Collected data
● ● ● ● ●

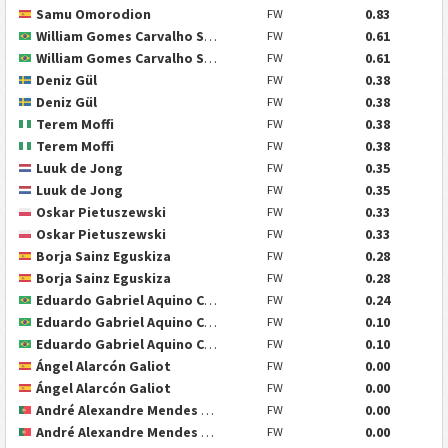
Samu Omorodion
0.83
FW
William Gomes Carvalho Santos
0.61
FW
William Gomes Carvalho Santos
0.61
FW
Deniz Gül
0.38
FW
Deniz Gül
0.38
FW
Terem Moffi
0.38
FW
Terem Moffi
0.38
FW
Luuk de Jong
0.35
FW
Luuk de Jong
0.35
FW
Oskar Pietuszewski
0.33
FW
Oskar Pietuszewski
0.33
FW
Borja Sainz Eguskiza
0.28
FW
Borja Sainz Eguskiza
0.28
FW
Eduardo Gabriel Aquino Cossa
0.24
FW
Eduardo Gabriel Aquino Cossa
0.10
FW
Eduardo Gabriel Aquino Cossa
0.10
FW
Ángel Alarcón Galiot
0.00
FW
Ángel Alarcón Galiot
0.00
FW
André Alexandre Mendes Miranda
0.00
FW
André Alexandre Mendes Miranda
0.00
FW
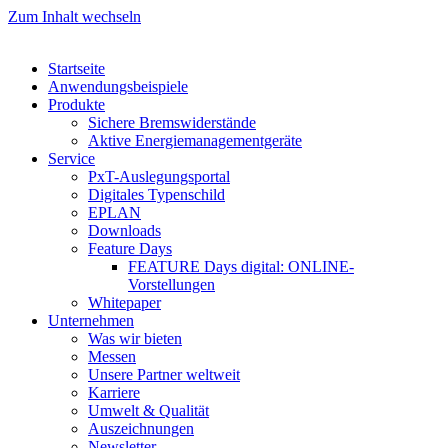
Zum Inhalt wechseln
Startseite
Anwendungsbeispiele
Produkte
Sichere Bremswiderstände
Aktive Energiemanagementgeräte
Service
PxT-Auslegungsportal
Digitales Typenschild
EPLAN
Downloads
Feature Days
FEATURE Days digital: ONLINE-
Vorstellungen
Whitepaper
Unternehmen
Was wir bieten
Messen
Unsere Partner weltweit
Karriere
Umwelt & Qualität
Auszeichnungen
Newsletter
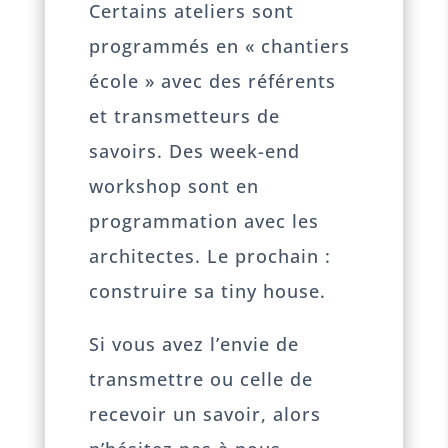
Certains ateliers sont
programmés en « chantiers
école » avec des référents
et transmetteurs de
savoirs. Des week-end
workshop sont en
programmation avec les
architectes. Le prochain :
construire sa tiny house.
Si vous avez l’envie de
transmettre ou celle de
recevoir un savoir, alors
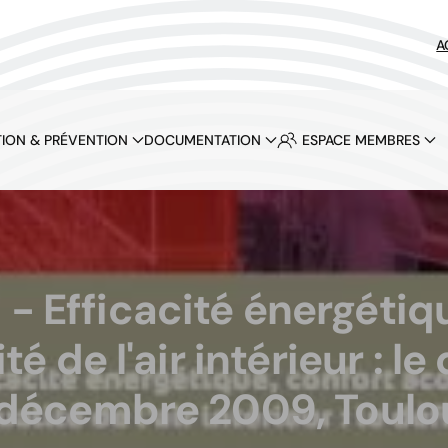
A
ION & PRÉVENTION
DOCUMENTATION
ESPACE MEMBRES
- Efficacité énergétiq
 de l'air intérieur : le 
 décembre 2009, Toulo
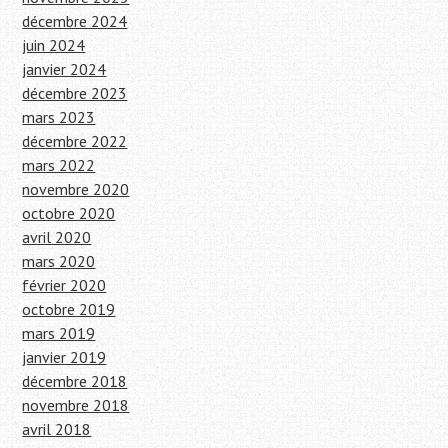
décembre 2024
juin 2024
janvier 2024
décembre 2023
mars 2023
décembre 2022
mars 2022
novembre 2020
octobre 2020
avril 2020
mars 2020
février 2020
octobre 2019
mars 2019
janvier 2019
décembre 2018
novembre 2018
avril 2018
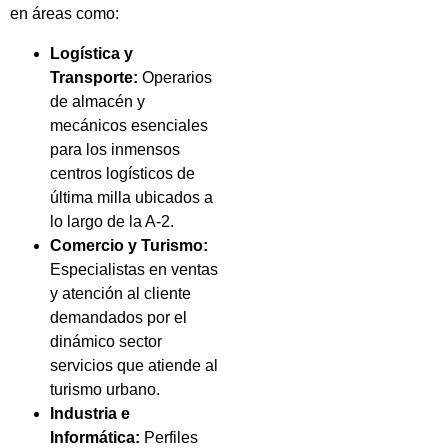
en áreas como:
Logística y
Transporte:
Operarios
de almacén y
mecánicos esenciales
para los inmensos
centros logísticos de
última milla ubicados a
lo largo de la A-2.
Comercio y Turismo:
Especialistas en ventas
y atención al cliente
demandados por el
dinámico sector
servicios que atiende al
turismo urbano.
Industria e
Informática:
Perfiles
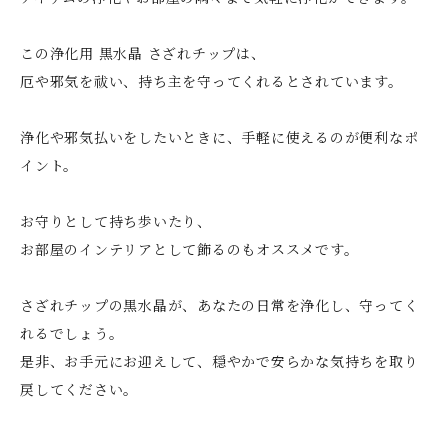
この浄化用 黒水晶 さざれチップは、
厄や邪気を祓い、持ち主を守ってくれるとされています。
浄化や邪気払いをしたいときに、手軽に使えるのが便利なポ
イント。
お守りとして持ち歩いたり、
お部屋のインテリアとして飾るのもオススメです。
さざれチップの黒水晶が、あなたの日常を浄化し、守ってく
れるでしょう。
是非、お手元にお迎えして、穏やかで安らかな気持ちを取り
戻してください。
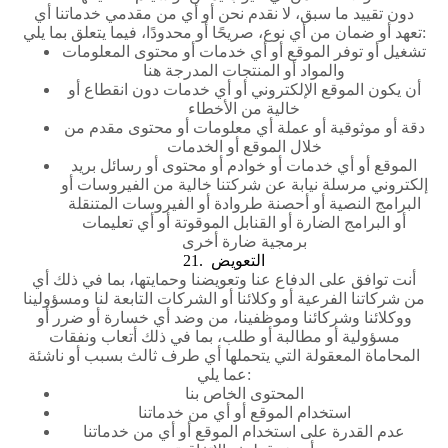
دون تقييد ما سبق، لا نقدم نحن أو أي من مقدمي خدماتنا أي
تعهد أو ضمان من أي نوع، صريحًا أو محدودًا، فيما يتعلق بما يلي:
تشغيل أو توفر الموقع أو أي خدمات أو محتوى المعلومات
والمواد أو المنتجات المدرجة هنا
أن يكون الموقع الإلكتروني أو أي خدمات دون انقطاع أو
خالية من الأخطاء
دقة أو موثوقية أو عملة أي معلومات أو محتوى مقدم من
خلال الموقع أو الخدمات
الموقع أو أي خدمات أو خوادم أو محتوى أو رسائل بريد
إلكتروني مرسلة نيابة عن شركتنا خالية من الفيروسات أو
البرامج النصية أو أحصنة طروادة أو الفيروسات المتنقلة
أو البرامج الضارة أو القنابل الموقوتة أو أي تعليمات
برمجية ضارة أخرى
21. التعويض
أنت توافق على الدفاع عنا وتعويضنا وحمايتها، بما في ذلك أي
من شركاتنا الفرعية أو وكلائنا أو الشركات التابعة لنا ومسؤولينا
ووكلائنا وشركائنا وموظفينا، من وضد أي خسارة أو ضرر أو
مسؤولية أو مطالبة أو طلب، بما في ذلك أتعاب ونفقات
المحاماة المعقولة التي يتحملها أي طرف ثالث بسبب أو ناشئة
عما يلي:
المحتوى الخاص بنا
استخدام الموقع أو أي من خدماتنا
عدم القدرة على استخدام الموقع أو أي من خدماتنا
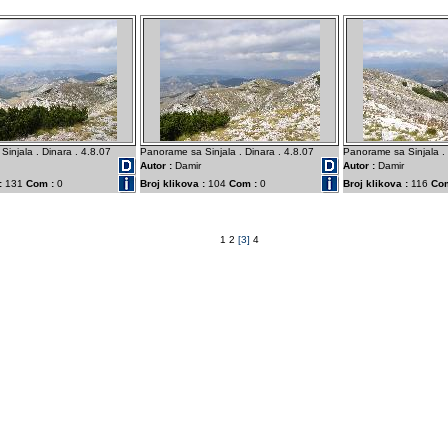
injala . Dinara . 4.8.07
Panorame sa Sinjala . Dinara . 4.8.07
Panorame sa Sinjala . 
Autor :
Damir
Autor :
Damir
:
131
Com :
0
Broj klikova :
104
Com :
0
Broj klikova :
116
Com
1
2
[3]
4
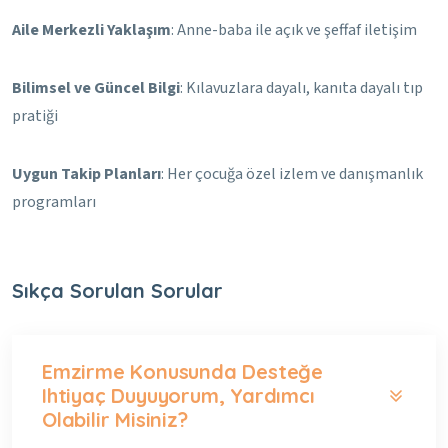
Aile Merkezli Yaklaşım
: Anne-baba ile açık ve şeffaf iletişim
Bilimsel ve Güncel Bilgi
: Kılavuzlara dayalı, kanıta dayalı tıp
pratiği
Uygun Takip Planları
: Her çocuğa özel izlem ve danışmanlık
programları
Sıkça Sorulan Sorular
Emzirme Konusunda Desteğe
Ihtiyaç Duyuyorum, Yardımcı
Olabilir Misiniz?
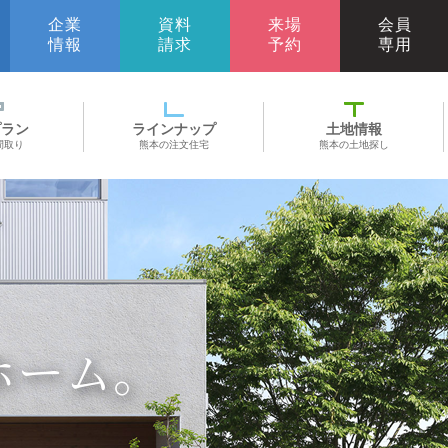
企業
資料
来場
会員
情報
請求
予約
専用
プラン
ラインナップ
土地情報
間取り
熊本の注文住宅
熊本の土地探し
ホーム。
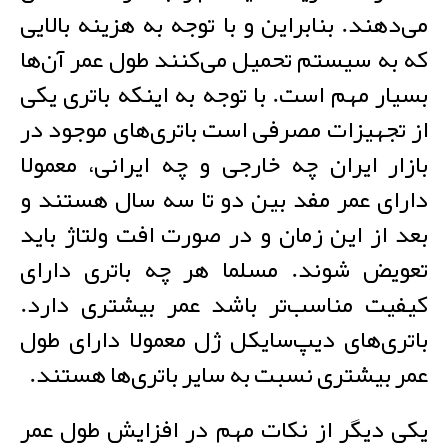
می‌دهند. بنابراین و با توجه به هزینه بالایی
که به سیستم تحمیل می‌کنند طول عمر آن‌ها
بسیار مهم است. با توجه به اینکه باتری یکی
از تجهیزات مصرفی است باتری‌های موجود در
بازار ایران چه خارجی و چه ایرانی، معمولا
دارای عمر مفد بین دو تا سه سال هستند و
بعد از این زمان و در صورت افت ولتاژ باید
تعویض شوند. مسلما هر چه باتری دارای
کیفیت مناسب‌تر باشد عمر بیشتری دارد.
باتری‌های دیپ‌سایکل ژل معمولا دارای طول
عمر بیشتری نسبت به سایر باتری‌‌ها هستند.
یکی دیگر از نکات مهم در افزایش طول عمر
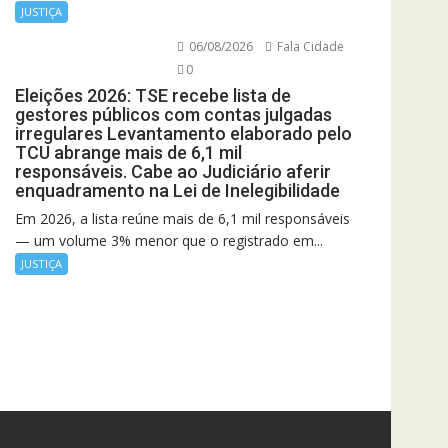
JUSTIÇA
06/08/2026
Fala Cidade
0
Eleições 2026: TSE recebe lista de
gestores públicos com contas julgadas
irregulares Levantamento elaborado pelo
TCU abrange mais de 6,1 mil
responsáveis. Cabe ao Judiciário aferir
enquadramento na Lei de Inelegibilidade
Em 2026, a lista reúne mais de 6,1 mil responsáveis
— um volume 3% menor que o registrado em...
JUSTIÇA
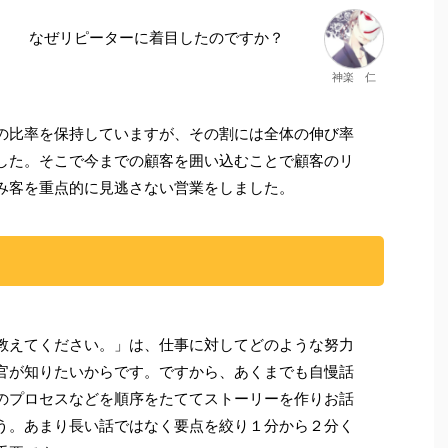
なぜリピーターに着目したのですか？
神楽 仁
の比率を保持していますが、その割には全体の伸び率
した。そこで今までの顧客を囲い込むことで顧客のリ
み客を重点的に見逃さない営業をしました。
教えてください。」は、仕事に対してどのような努力
官が知りたいからです。ですから、あくまでも自慢話
のプロセスなどを順序をたててストーリーを作りお話
う。あまり長い話ではなく要点を絞り１分から２分く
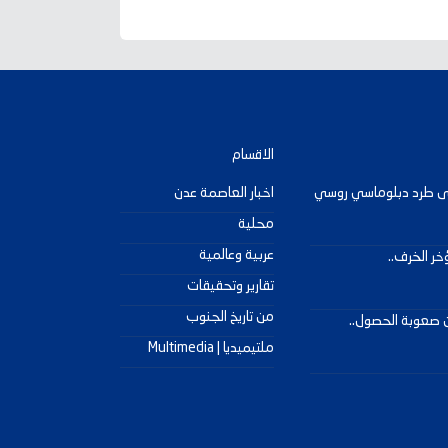
الاقسام
على طرد دبلوماسي روسي
اخبار العاصمة عدن
محلية
عربية وعالمية
ر الخرف..
تقارير وتحقيقات
من تاريخ الجنوب
ن صعوبة الحصول..
ملتيميديا | Multimedia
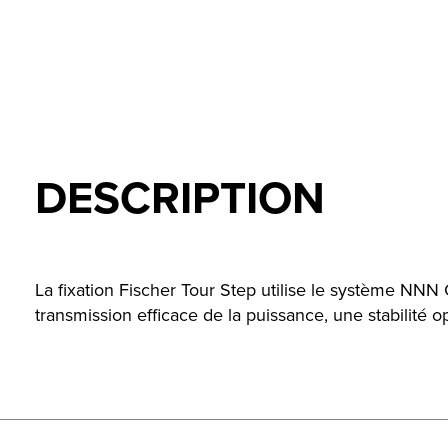
DESCRIPTION
La fixation Fischer Tour Step utilise le système NNN C
transmission efficace de la puissance, une stabilité o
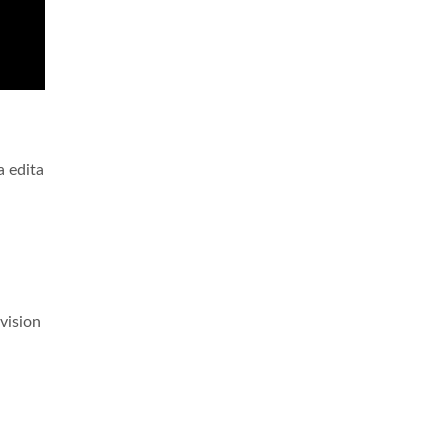
a edita
evision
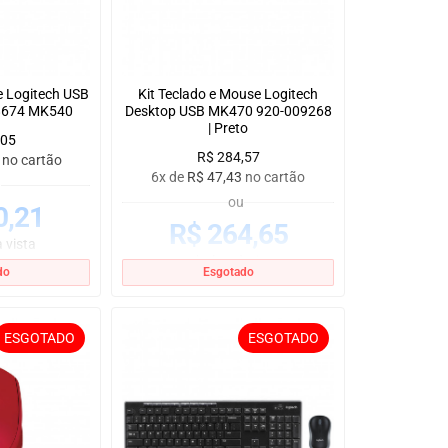
e Logitech USB
Kit Teclado e Mouse Logitech
8674 MK540
Desktop USB MK470 920-009268
| Preto
,05
R$
284,57
no cartão
6x de
R$
47,43
no cartão
u
ou
0,21
R$
264,65
 vista
no boleto à vista
do
Esgotado
ESGOTADO
ESGOTADO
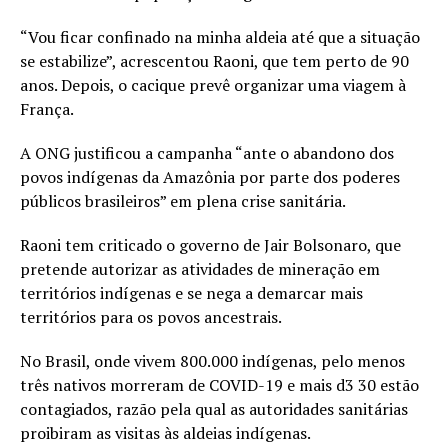
“Vou ficar confinado na minha aldeia até que a situação
se estabilize”, acrescentou Raoni, que tem perto de 90
anos. Depois, o cacique prevê organizar uma viagem à
França.
A ONG justificou a campanha “ante o abandono dos
povos indígenas da Amazônia por parte dos poderes
públicos brasileiros” em plena crise sanitária.
Raoni tem criticado o governo de Jair Bolsonaro, que
pretende autorizar as atividades de mineração em
territórios indígenas e se nega a demarcar mais
territórios para os povos ancestrais.
No Brasil, onde vivem 800.000 indígenas, pelo menos
três nativos morreram de COVID-19 e mais d3 30 estão
contagiados, razão pela qual as autoridades sanitárias
proibiram as visitas às aldeias indígenas.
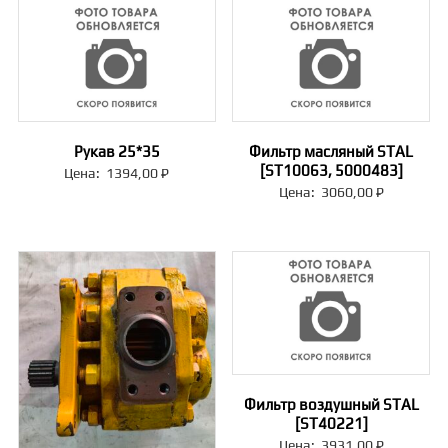
Рукав 25*35
Фильтр масляный STAL
[ST10063, 5000483]
Цена:
1394,00
₽
Цена:
3060,00
₽
Фильтр воздушный STAL
[ST40221]
Цена:
3931,00
₽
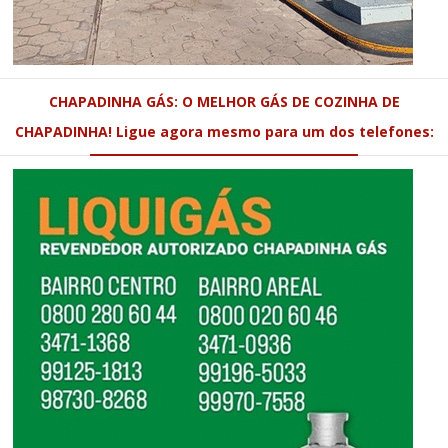
CHAPADINHA GÁS: O MELHOR GÁS DE COZINHA DE
CHAPADINHA! Ligue agora mesmo para um dos telefones:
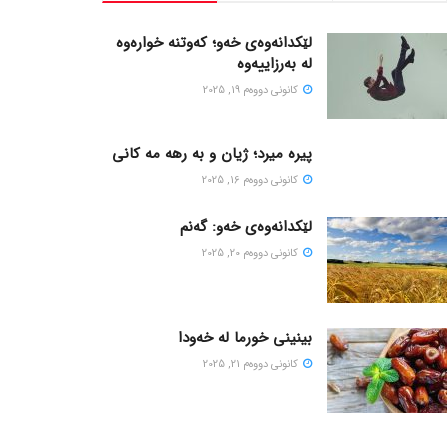
لێکدانەوەی خەو؛ کەوتنە خوارەوە
لە بەرزاییەوە
كانونی دووه‌م 19, 2025
پیره میرد؛ ژیان و به رهه مه کانی
كانونی دووه‌م 16, 2025
لێکدانەوەی خەو: گەنم
كانونی دووه‌م 20, 2025
بینینی خورما لە خەودا
كانونی دووه‌م 21, 2025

● ● ● ● ●

Which lines of the data include "públicos"? Copy each of them.

**EXPECTED ANSWER**
gestores públicos com contas julgadas
públicos brasileiros” em plena crise sanitária.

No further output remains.